EL PASO, TEXAS—U.S. Customs and Border Protection Office of Field Operations officers working at the El Paso port of entry seized 284 pounds of marijuana on the fourth of July in two incidents. The estimated street value of the seized contraband is $227,200.
"CBP officers were on guard and vigilant during the July 4 holiday and as a result two large marijuana loads were stopped at the border," said Hector Mancha, CBP El Paso Port Director. "CBP officers work hard 24/7 to keep this nation safe."
The larger of the two seizures occurred at approximately 9:30 a.m. Wednesday when a 1995 Chevrolet Cheyenne pickup entered the Bridge of the Americas international crossing from Mexico. CBP officers noticed discrepancies in the appearance of the truck and initiated a thorough exam. A "Buster" density meter scan of the spare tire displayed high readings consistent with hidden contraband. CBP drug sniffing dog "Boomer" alerted to the vehicle. CBP officers scanned the vehicle with the Z-Portal x-ray system and spotted anomalies in the fuel tank. CBP officers removed 120 marijuana-filled bundles from the spare tires and side walls of the pick up. The drugs weighed 188 pounds.
CBP officers took custody of the driver of the car, 37-year-old Juan Jorge Lechuga Valadez of Torreon, Mexico. He was turned over to and arrested by U.S. Immigration and Customs Enforcement HSI special agents to face federal charges in connection with the failed smuggling attempt. He is currently being detained without bond at the El Paso County Jail.
The smaller seizure took place at approximately 11:30 a.m. when a 2003 Nissan Altima entered the Bridge of the Americas international crossing from Mexico. CBP officers selected the vehicle for a secondary exam with the Z-Portal x-ray system and spotted anomalies in the vehicle.

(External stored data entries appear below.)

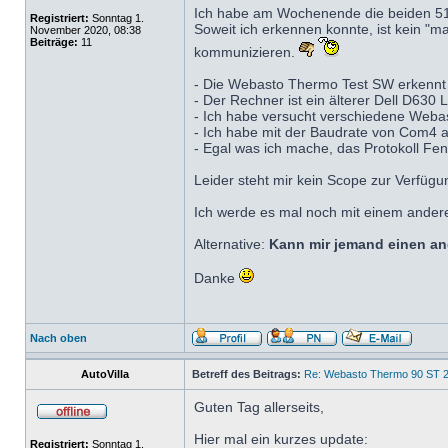
Ich habe am Wochenende die beiden 510
Registriert:
Sonntag 1.
Soweit ich erkennen konnte, ist kein "m
November 2020, 08:38
Beiträge:
11
kommunizieren.
- Die Webasto Thermo Test SW erkennt
- Der Rechner ist ein älterer Dell D630 
- Ich habe versucht verschiedene Web
- Ich habe mit der Baudrate von Com4 
- Egal was ich mache, das Protokoll Fen
Leider steht mir kein Scope zur Verfügu
Ich werde es mal noch mit einem anderen
Alternative:
Kann mir jemand einen an
Danke
Nach oben
AutoVilla
Betreff des Beitrags:
Re: Webasto Thermo 90 ST 2
Guten Tag allerseits,
Hier mal ein kurzes update:
Registriert:
Sonntag 1.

CBP drug sniffing dog "Anna" searched the car and alerted to the presence of drugs. CBP officers removed 100 marijuana-filled bundles from the dashboard and rear doors of the vehicle. The drugs weighed 96 pounds.
No arrest was made in this case. The investigation is continuing.
While anti-terrorism is the primary mission of U.S. Customs and Border Protection, the inspection process at the ports of entry associated with this mission results in impressive numbers of enforcement actions in all categories.
U.S. Customs and Border Protection is the unified border agency within the Department of Homeland Security charged with the management, control and protection of our nation's borders at and between the official ports of entry. CBP is charged with keeping terrorists and terrorist weapons out of the country while enforcing hundreds of U.S. laws.